Dobra lokalizacja w Centrum mniejszego miasta może zachęcać do inwestycji. Jeśli projekt jest wzmocniony dodatkową funkcją jak dworzec autobusowy gwarantuje to sukces centrum handlowego. Takim projektem jest budowany przez TK Development projekt w Jeleniej Górze, który korzysta z synergii z dworcem PKS, obsługującym 3 mln pasażerów rocznie. Natomiast duże miasta charakteryzują się większym nasyceniem, ale również lepszymi parametrami ekonomicznymi, co oznacza, że jest miejsce na nowe projekty. Dobrze wkomponowane projekty będą odnosiły sukcesy. W tą filozofię wpisują się centra handlowe typu convenience. Nawet przy zdominowanym przez wielkie centra handlowe miasta znajdzie się miejsce w dzielnicach na centra zakupowe mniejszych formatów krojonych na potrzeby lokalnego klienta.
W chwili obecnej lokalizacje planowanych obiektów handlowych są bardzo uważnie rozważane przez najemców, przez co proces decyzyjny się wydłuża. Jednak dobre projekty zawsze będą się broniły. Komercjalizacje dwóch ostatnio otwartych przez TK development obiektów w Tarnowie i Nowym Sączu zakończyły się blisko 100% obłożeniem najemców. Liczymy na powtórzenie tego sukcesu w Jeleniej Górze.
Historycznie mówiło się, że dobry obiekt sprzedaje się sam. Nie jest jednak to adekwatne do obecnych czasów. Grupa odbiorców informacji o obiekcie jest szeroka. Nie są to jedynie osoby z działów ekspansji, ale również działy sprzedaży, decydenci w instytucjach finansowych czy inwestorzy. Dobrze opracowana kampania informacyjna już na etapie przedprojektowym pomaga zbudować wizerunek inwestycji oraz przekłada się na świadomość marki, a to często wpływa na szybkość podejmowania decyzji. Jednak zasadnicza część sukcesu to relacje z najemcami, czyli codzienna praca na telefonie, spotkania, przekazywanie wiarygodnych informacji.

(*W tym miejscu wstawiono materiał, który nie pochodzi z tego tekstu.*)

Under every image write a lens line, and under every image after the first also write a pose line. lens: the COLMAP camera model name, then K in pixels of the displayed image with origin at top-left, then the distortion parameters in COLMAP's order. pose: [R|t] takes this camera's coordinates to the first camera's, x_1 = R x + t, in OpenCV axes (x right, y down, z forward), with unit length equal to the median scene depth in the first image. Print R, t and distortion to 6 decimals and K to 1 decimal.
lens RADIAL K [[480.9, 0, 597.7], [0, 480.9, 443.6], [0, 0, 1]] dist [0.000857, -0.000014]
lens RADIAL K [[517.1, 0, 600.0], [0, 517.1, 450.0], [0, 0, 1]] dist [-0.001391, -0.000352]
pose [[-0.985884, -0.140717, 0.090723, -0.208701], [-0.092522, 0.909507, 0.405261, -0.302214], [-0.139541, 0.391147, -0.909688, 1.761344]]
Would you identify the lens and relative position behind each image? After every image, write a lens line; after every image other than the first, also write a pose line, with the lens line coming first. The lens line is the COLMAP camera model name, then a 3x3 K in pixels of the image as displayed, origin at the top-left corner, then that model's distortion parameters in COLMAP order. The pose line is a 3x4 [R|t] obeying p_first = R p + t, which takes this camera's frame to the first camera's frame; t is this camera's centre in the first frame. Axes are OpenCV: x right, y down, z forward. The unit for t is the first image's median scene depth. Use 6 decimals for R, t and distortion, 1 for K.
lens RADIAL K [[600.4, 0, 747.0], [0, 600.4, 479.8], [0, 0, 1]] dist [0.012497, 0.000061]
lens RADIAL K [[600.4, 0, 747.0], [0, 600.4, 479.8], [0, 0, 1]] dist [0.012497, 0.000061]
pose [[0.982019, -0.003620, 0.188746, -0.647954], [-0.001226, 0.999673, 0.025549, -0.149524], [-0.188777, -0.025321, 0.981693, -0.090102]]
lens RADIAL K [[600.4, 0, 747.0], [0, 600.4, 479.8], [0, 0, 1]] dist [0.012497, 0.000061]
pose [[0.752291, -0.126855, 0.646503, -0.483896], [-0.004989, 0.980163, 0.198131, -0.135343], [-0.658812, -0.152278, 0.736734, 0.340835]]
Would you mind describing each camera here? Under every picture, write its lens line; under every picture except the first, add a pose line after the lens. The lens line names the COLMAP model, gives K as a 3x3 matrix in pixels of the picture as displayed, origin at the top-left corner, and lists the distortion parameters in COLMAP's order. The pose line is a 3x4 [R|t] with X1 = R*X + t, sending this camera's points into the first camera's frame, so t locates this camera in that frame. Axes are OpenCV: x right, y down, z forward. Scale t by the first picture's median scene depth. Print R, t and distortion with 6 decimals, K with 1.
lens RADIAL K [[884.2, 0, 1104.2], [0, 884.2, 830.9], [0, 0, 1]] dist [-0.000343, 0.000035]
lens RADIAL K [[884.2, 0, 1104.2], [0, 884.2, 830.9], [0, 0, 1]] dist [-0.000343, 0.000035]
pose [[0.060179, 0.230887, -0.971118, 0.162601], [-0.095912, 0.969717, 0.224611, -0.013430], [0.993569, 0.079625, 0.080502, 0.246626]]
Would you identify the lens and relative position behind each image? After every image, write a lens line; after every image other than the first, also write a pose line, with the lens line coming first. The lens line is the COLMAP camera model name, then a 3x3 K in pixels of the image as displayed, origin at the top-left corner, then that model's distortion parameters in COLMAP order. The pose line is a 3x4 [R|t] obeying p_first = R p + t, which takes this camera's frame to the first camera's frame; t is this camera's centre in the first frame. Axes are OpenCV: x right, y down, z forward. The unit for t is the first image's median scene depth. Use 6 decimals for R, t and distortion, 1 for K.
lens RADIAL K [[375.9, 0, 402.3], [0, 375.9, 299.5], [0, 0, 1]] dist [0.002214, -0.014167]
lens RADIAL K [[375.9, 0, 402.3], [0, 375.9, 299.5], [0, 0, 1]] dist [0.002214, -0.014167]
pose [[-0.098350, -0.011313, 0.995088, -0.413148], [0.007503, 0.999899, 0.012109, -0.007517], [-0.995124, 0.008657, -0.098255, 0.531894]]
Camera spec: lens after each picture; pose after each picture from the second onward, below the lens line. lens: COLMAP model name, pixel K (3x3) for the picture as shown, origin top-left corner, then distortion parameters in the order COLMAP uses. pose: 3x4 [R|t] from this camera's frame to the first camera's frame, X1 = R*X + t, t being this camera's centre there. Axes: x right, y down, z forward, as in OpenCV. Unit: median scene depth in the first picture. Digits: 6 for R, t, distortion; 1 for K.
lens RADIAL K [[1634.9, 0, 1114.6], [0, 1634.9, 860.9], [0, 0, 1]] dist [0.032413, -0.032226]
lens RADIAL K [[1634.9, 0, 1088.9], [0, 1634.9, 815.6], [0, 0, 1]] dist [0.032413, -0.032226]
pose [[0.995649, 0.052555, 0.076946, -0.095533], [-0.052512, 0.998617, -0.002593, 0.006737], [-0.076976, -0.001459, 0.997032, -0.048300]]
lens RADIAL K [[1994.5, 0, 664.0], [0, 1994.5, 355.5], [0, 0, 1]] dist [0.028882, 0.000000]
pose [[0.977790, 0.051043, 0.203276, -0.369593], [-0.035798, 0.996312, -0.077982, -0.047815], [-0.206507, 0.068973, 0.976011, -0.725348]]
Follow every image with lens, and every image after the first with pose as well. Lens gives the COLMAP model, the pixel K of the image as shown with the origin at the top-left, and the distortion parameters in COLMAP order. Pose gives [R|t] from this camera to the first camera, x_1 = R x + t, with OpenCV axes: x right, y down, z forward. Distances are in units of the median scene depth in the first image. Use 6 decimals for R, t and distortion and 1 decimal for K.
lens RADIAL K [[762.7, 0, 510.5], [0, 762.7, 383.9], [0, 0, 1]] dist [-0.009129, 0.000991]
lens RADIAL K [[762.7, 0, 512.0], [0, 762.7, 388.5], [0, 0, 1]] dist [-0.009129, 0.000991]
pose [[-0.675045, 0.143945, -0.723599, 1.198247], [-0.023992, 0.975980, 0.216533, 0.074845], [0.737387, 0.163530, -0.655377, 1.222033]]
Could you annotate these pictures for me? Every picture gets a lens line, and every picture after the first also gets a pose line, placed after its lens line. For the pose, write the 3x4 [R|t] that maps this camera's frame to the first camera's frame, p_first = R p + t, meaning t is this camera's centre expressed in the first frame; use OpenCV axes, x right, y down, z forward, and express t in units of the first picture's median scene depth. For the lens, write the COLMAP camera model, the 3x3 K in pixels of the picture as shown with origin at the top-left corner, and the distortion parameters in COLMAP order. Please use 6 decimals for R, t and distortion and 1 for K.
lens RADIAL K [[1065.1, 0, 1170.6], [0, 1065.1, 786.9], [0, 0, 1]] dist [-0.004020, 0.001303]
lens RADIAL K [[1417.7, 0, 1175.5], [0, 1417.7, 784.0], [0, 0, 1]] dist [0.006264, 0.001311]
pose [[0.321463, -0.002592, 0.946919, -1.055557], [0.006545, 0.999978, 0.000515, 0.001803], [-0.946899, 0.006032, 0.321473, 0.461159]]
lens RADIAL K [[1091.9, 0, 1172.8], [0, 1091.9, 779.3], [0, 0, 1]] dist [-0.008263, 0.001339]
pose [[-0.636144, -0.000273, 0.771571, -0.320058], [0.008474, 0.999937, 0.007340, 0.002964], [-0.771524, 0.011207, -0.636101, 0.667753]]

Sieci handlowe to nasz podstawowy partner. Nie mogę generalizować, że lepiej współpracuje się z dużymi sieciami czy z małymi, lokalnymi graczami. Wartością doświadczonego dewelopera jest know-how – wiedza o tym, jakie są wymagania dużych graczy i czego należy się spodziewać we współpracy z lokalnymi firmami. To wartość, która pozwala na właściwe skomercjalizowanie obiektu i uniknięcie wielu problemów na etapie funkcjonowania galerii handlowej.
Zdecydowanie można powiedzieć, że obecny rynek to nie jest „rynek dewelopera”. Otoczenie biznesowe postawiło nowe wyzwania – poczynając od wczesnego etapu procesu deweloperskiego, a kończąc na etapie zarządzania obiektem handlowym. Właściwe planowanie parametrów finansowych inwestycji, umiejętność pozyskania partnera finansowego, współpraca z najemcami to obecnie elementy, które składają się na sukces lub jego brak.